Provided passage –
- Opening Delimiter -

In a AlignPipe class, there are several PipeFunc and
transformer. Here, transformer means object that has fit and
transform methods. When calling AlignPipe.calculate,
PipeFunc and transformer will be performed one by one. All
funcs are stored in AlignPipe.funcs attributes and
AlignPipe.cluster_func attributes. One can use build-in function
add_steps to add a preprocessing step into AlignPipe.funcs
and set_cluster_method to add clustering step into
AlignPipe.cluster_func. These two are list object that store
PipeFunc and transformer. You can also add parameters by
add_param, (in this step, a new function that return a dict contain
param value and name will be generated) add transformer by
add_transformer. When you create a AlignPipe object, by setting
init=True, default pipeline will be created. All functions in the
pipeline should return a dict object,(all these returns are saved in a
dict temp_result) and by this way its return will be record and use
in the following functions.
There are four methods to run pipeline, calculate and
fit_transform is the same, but fit_transform has a parameters
that allow save temp result. The saved temp dict object can be used in
calculate_from_temp, where only clustering functions will be
performed. And transform will not fit the data but use fitted
transformers in the pipeline. If you want to use attributes of
transformers, use get_attribute_from_transformer.
Some key temps are following: * When running the pipeline, before
clustering there should generate a object named “before_clustering_df”

- Closing Delimiter -

Tasks –
1. Name the four methods the AlignPipe documentation gives for running the pipeline.
2. Answer these from the AlignPipe documentation:
(a) Into which attribute does add_steps place a preprocessing step?
(b) What setting, when creating an AlignPipe object, produces the default pipeline?
(c) Which function should be used to access the attributes of transformers?
3. Using the AlignPipe documentation, explain why every function in the pipeline should return a dict object.

Supplied entries –
- Opening Delimiter -

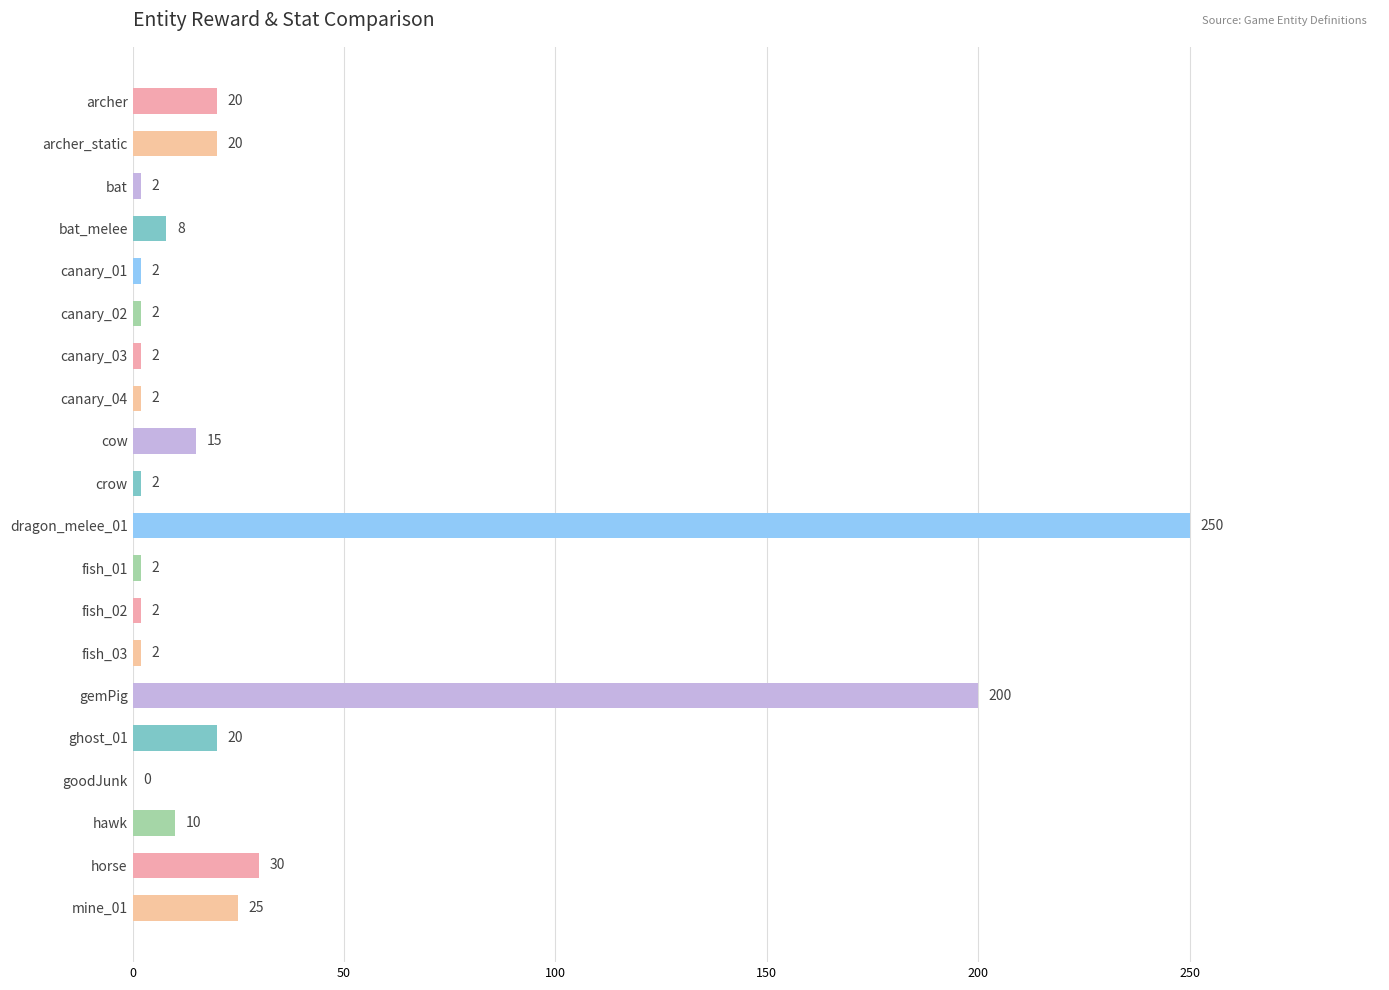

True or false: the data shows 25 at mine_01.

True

- Closing Delimiter -
- Opening Delimiter -

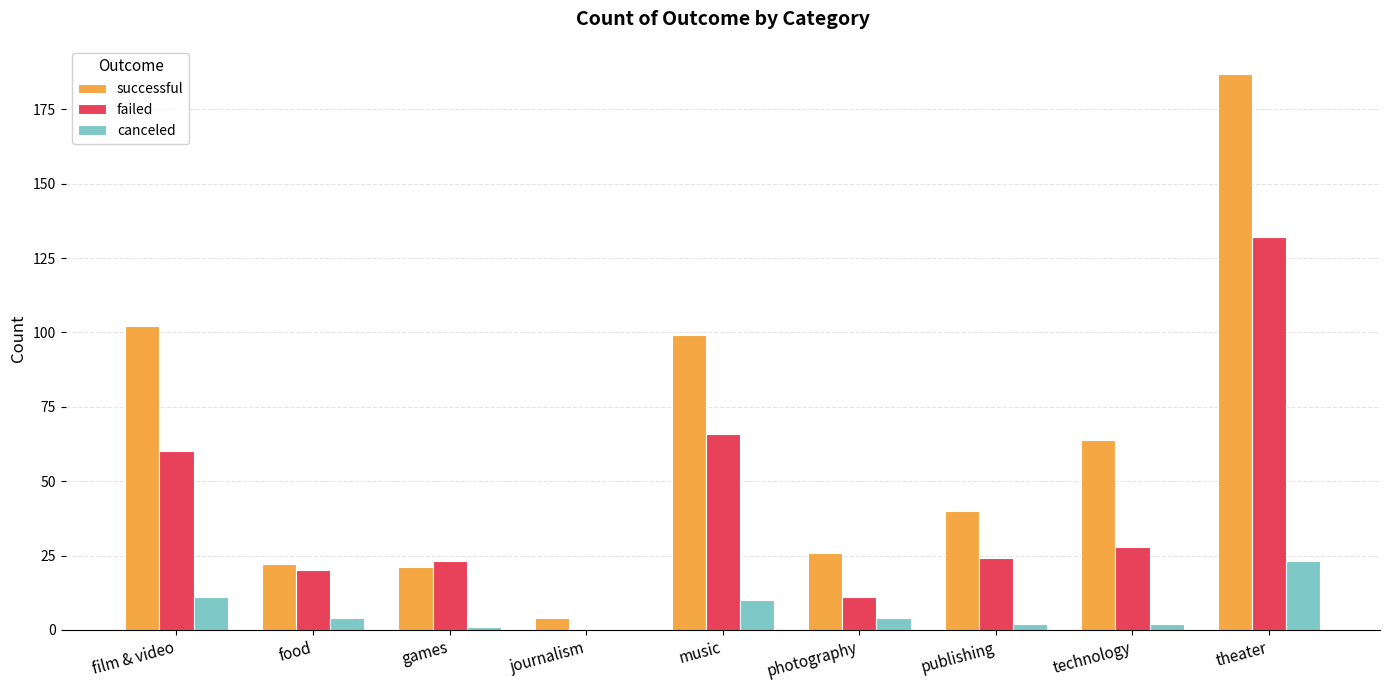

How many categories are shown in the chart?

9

- Closing Delimiter -

Solutions by task –
1. calculate, fit_transform, calculate_from_temp, transform

2.
(a) AlignPipe.funcs
(b) init=True
(c) get_attribute_from_transformer

3. The returned dicts are saved in a dict called temp_result. This records each function's return so that the following functions can use it.